JOB 1: Retype every line of the listing that comes after the text below, word for word, and leave the pictures out of your answer.

[DOCUMENT PASSAGE Boundary: Start]

He apologised and said he would never light a fire, or come here again. NO ONE WON HERE. They all felt I had ruined their experience of a lifetime, three of them aggressively so and defendant that I was just some aggressive local twat.
One of them feels so guilty he will never have a wild fire again, which is just as bad. None of them were bad people, they just didn’t know better.

I’ve built my living by promoting freedom of access in the outdoors, by camp or van and I still do. I want to welcome everyone to enjoy what I have, to learn lessons and make mistakes with the privilege of a child on a beach. It was never my intention to scare them away, but my method did.
I welcome all four of those lads back, but next time i’d talk quieter, sit down and explain why, not yell.
All i’d ask is their consideration of their impacts.

This is what trial by facebook does….it breeds nothing but anger and resentment. It definitely doesn’t educate and no one wins. Ask yourself, if you’ve ever met someone like this who shouted back, did you come across approachable or aggressive.

It is easy to forget, like I did, that most of the population didn’t have a beach to burn wild wood from as children (although if they did it would be an ecological disaster.) It is easy to forget that most of the population don’t know what is the right or wrong practice in the outdoors. Most of us haven’t learned the same lessons.

Our rural communities now fear they are the matchboxes facing a wave of people who’ve never played with fire. They are angry because they are scared of what is likely to happen.

To tourists passing through, cutting one tree feels like removing one match from the box, and leaving one plastic bottle or disposable tent on the roadside is like adding one match back in. Can you tell the difference? I can’t.

But if you’re there long enough to keep count and one by one the box empties (or overfills with plastic) you get concerned and angry.

At the moment the police can’t deal with this and the councils who are responsible are under funded to do any viable action or deterrents. Bins aren’t emptied in time, signs aren’t present, communication is poor until people have arrived.

[DOCUMENT PASSAGE Boundary: End]

JOB 2: From the passage above on wild fires and tourism in rural areas, echo word for word the stretch from "Our rural communities" through "difference? I can’t.".

[DATA FOR THE TASK Boundary: Start]

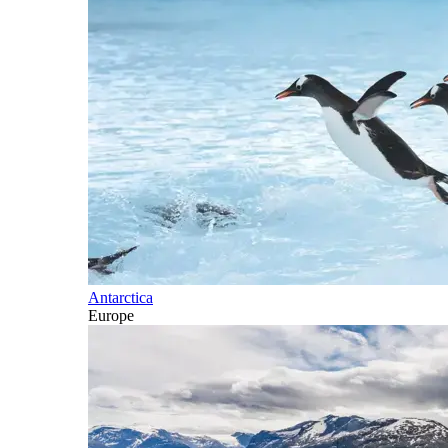
Antarctica
Europe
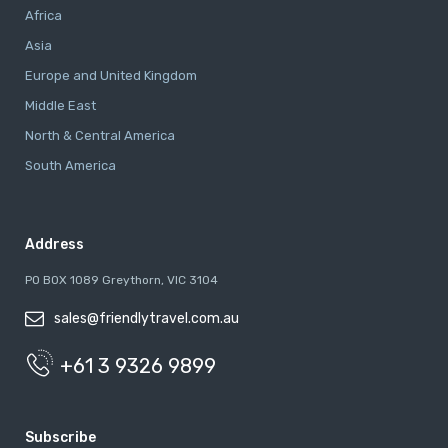
Africa
Asia
Europe and United Kingdom
Middle East
North & Central America
South America
Address
PO BOX 1089 Greythorn, VIC 3104
sales@friendlytravel.com.au
+61 3 9326 9899
Subscribe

[DATA FOR THE TASK Boundary: End]

EXERCISE OUTPUT 1:
Antarctica
Europe
Africa
Asia
Europe and United Kingdom
Middle East
North & Central America
South America
Address
PO BOX 1089 Greythorn, VIC 3104
sales@friendlytravel.com.au
+61 3 9326 9899
Subscribe

EXERCISE OUTPUT 2:
Our rural communities now fear they are the matchboxes facing a wave of people who’ve never played with fire. They are angry because they are scared of what is likely to happen.

To tourists passing through, cutting one tree feels like removing one match from the box, and leaving one plastic bottle or disposable tent on the roadside is like adding one match back in. Can you tell the difference? I can’t.